André DABEZIES est né à Casablanca en 1928. À l’âge de trois ans, il perd son père dans un accident de voiture. Sa mère, sa sœur aînée, ses deux frères et lui-même s’installent à Bordeaux. Sa maman, professeur de français, est musicienne et familière de la langue de Goethe. Les quatre enfants se retrouvent régulièrement autour du piano du salon pour y chanter à cœur joie. André entre au collège Saint-Joseph de Tivoli. C’est un élève doué, assidu à la troupe scoute, à la chorale, fidèle aussi à ses amis.

Un événement l’affecte profondément ; sa sœur aînée fera une chute mortelle en montagne. André est un garçon de santé fragile, il a régulièrement des crises d’asthme et reste de nombreuses nuits assis dans son lit pour lire, étudier, perfectionner son allemand et son anglais. Sa mémoire, son esprit d’analyse et de synthèse s’affirment ; il pense déjà à sa thèse de doctorat : « les visages de Faust au 20e siècle ». En 1947, c’est un jeune Khâgneux qui entre au noviciat de la Compagnie de Jésus à Mons. Cet intellectuel et futur écrivain a de belles années devant lui pour la recherche et l’enseignement : la liste de ses publications est parlante.
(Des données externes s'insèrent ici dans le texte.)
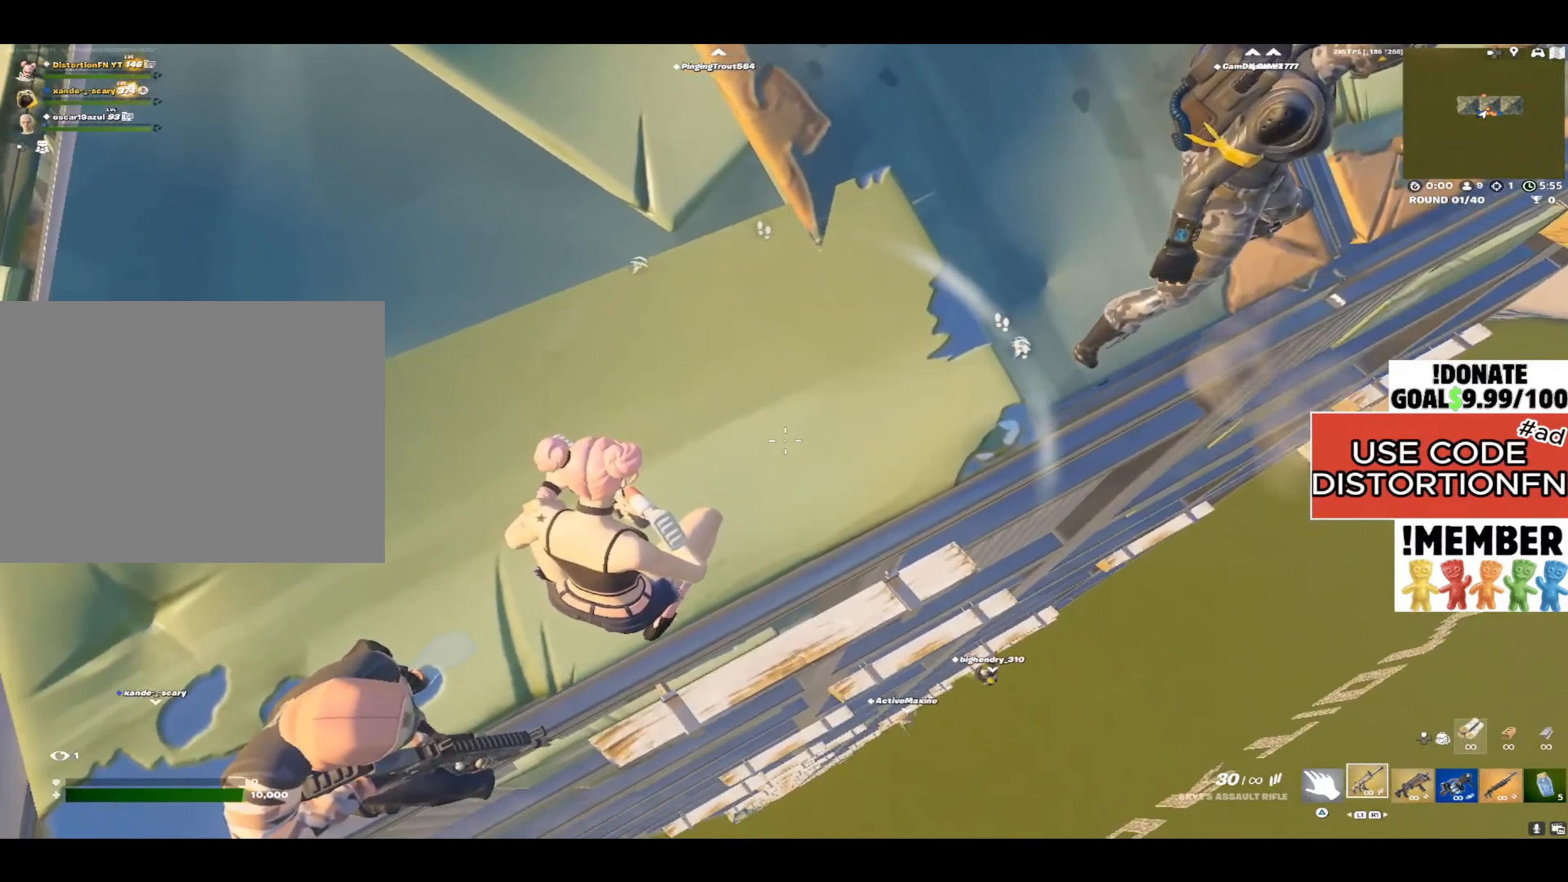
{"buttons": [], "left_stick": "center", "right_stick": "center", "events": []}
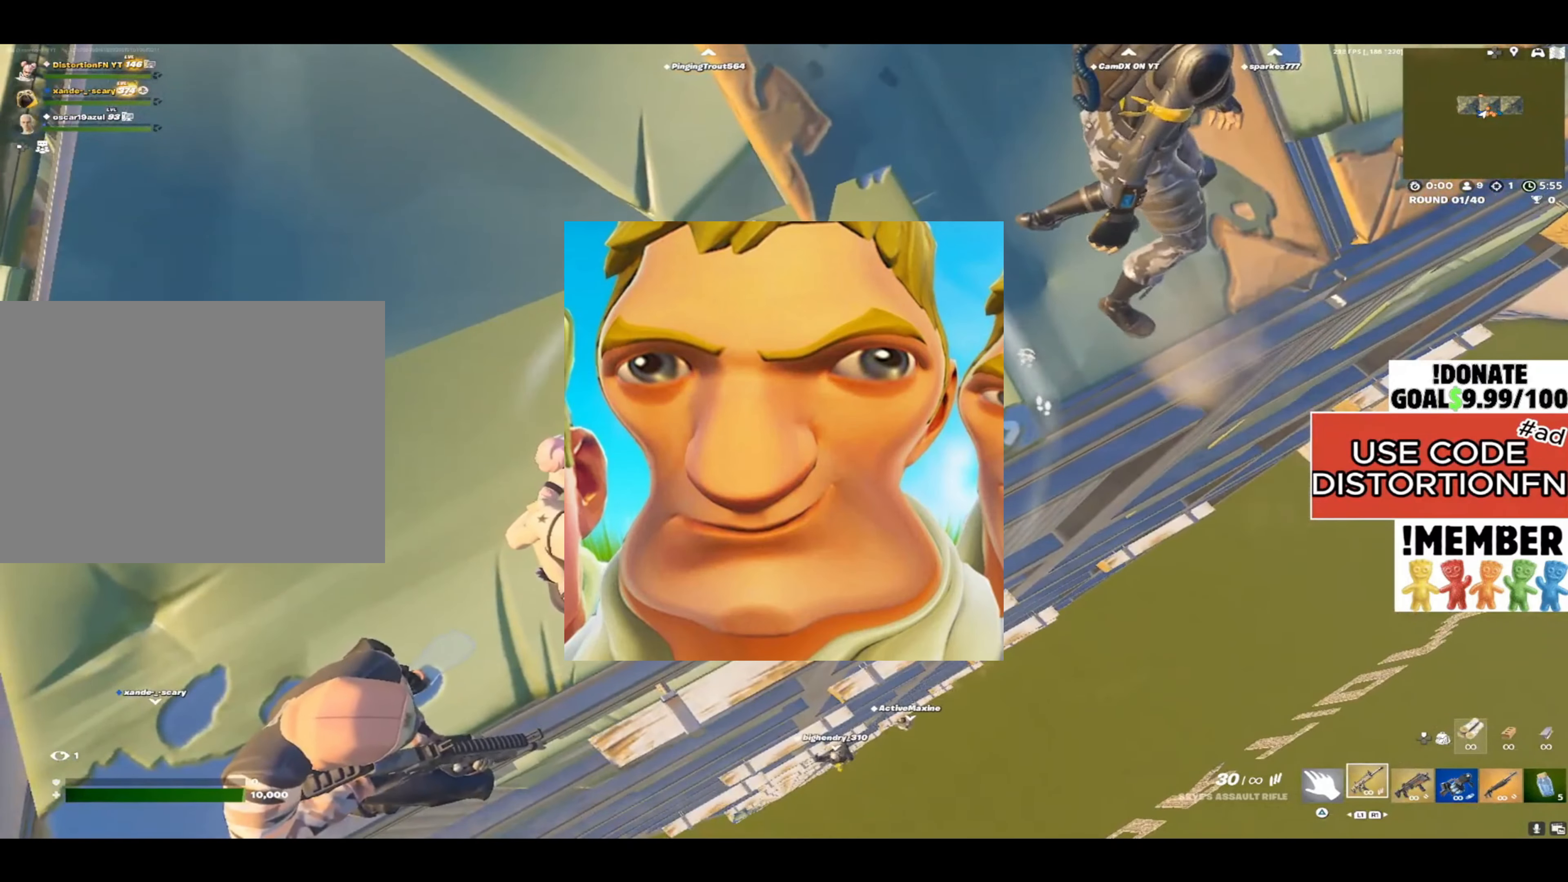
{"buttons": [], "left_stick": "center", "right_stick": "center", "events": []}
Il est ordonné prêtre par le cardinal Gerlier en 1960 à Lyon. Il fait son Troisième An à Port Towsend aux États-Unis. Pendant trente ans, à l’abri d’un certain cléricalisme, il enseigne la littérature comparée à l’Université d’Aix-en-Provence. Il savait accueillir les étudiants étrangers, tout spécialement les asiatiques. Avant son ordination, il avait fait la demande à son Provincial d’être missionnaire en Asie. Il lui avait été répondu que sa mauvaise santé en était un obstacle. En 1968, il décide de collaborer au rapprochement franco-allemand. Pendant plusieurs décennies, il participe et anime des colloques entre intellectuels et universitaires de ces deux pays. « J’ai appris à respirer avec le prochain, à écouter avec amitié les gens de l’autre côté, pour échanger, recevoir et donner, pour admirer, comprendre et pour aimer », disait-il.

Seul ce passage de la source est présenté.